Peterson P K, Gekker G, Hu S, Schoolov Y, Balfour H H, Chao C C
Neuroimmunobiology and Host Defense Laboratory, Minneapolis Medical Research Foundation, MN.
J Neuroimmunol. 1992 Nov;41(1):81-7. doi: 10.1016/0165-5728(92)90198-t.

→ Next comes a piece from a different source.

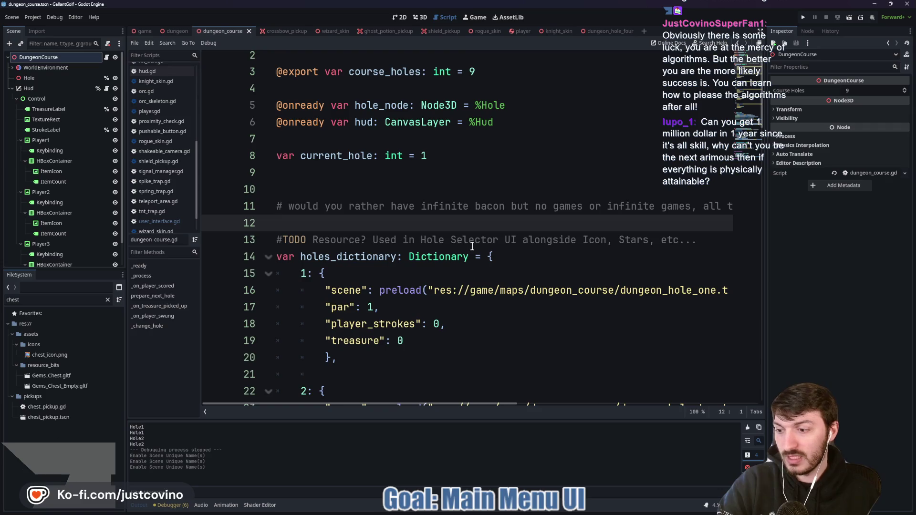
left_click(434, 187)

Culture supernatants from lipopolysaccharide (LPS)-treated murine microglial cells were found to markedly induce the expression of human immunodeficiency virus (HIV)-1 in the chronically infected human promonocytic cell line U1 as detected by measurements of HIV-1 p24 antigen release into U1 culture supernatants. Antibody to tumor necrosis factor (TNF)-alpha had an inhibitory effect on the induction of virus by microglial cell supernatants. Also, treatment of microglia with pentoxifylline, an inhibitor of TNF-alpha production, resulted in suppressed amounts of TNF in the supernatants of LPS-treated microglia and in a reduced stimulatory capacity of these supernatants on HIV-1 expression in U1 cells. These findings support the concept that TNF-alpha production by glial cells plays a pathogenetic role in HIV-1-associated brain disease by promoting the expression of the virus in infected cells.
通过测量释放到U1培养上清液中的人类免疫缺陷病毒(HIV)-1 p24抗原,发现脂多糖(LPS)处理的小鼠小胶质细胞的培养上清液可显著诱导慢性感染的人类原单核细胞系U1中HIV-1的表达。肿瘤坏死因子(TNF)-α抗体对小胶质细胞上清液诱导病毒具有抑制作用。此外,用TNF-α产生抑制剂己酮可可碱处理小胶质细胞,导致LPS处理的小胶质细胞上清液中TNF含量降低,且这些上清液对U1细胞中HIV-1表达的刺激能力减弱。这些发现支持了这样一种观点,即神经胶质细胞产生的TNF-α通过促进病毒在感染细胞中的表达,在HIV-1相关脑病中发挥致病作用。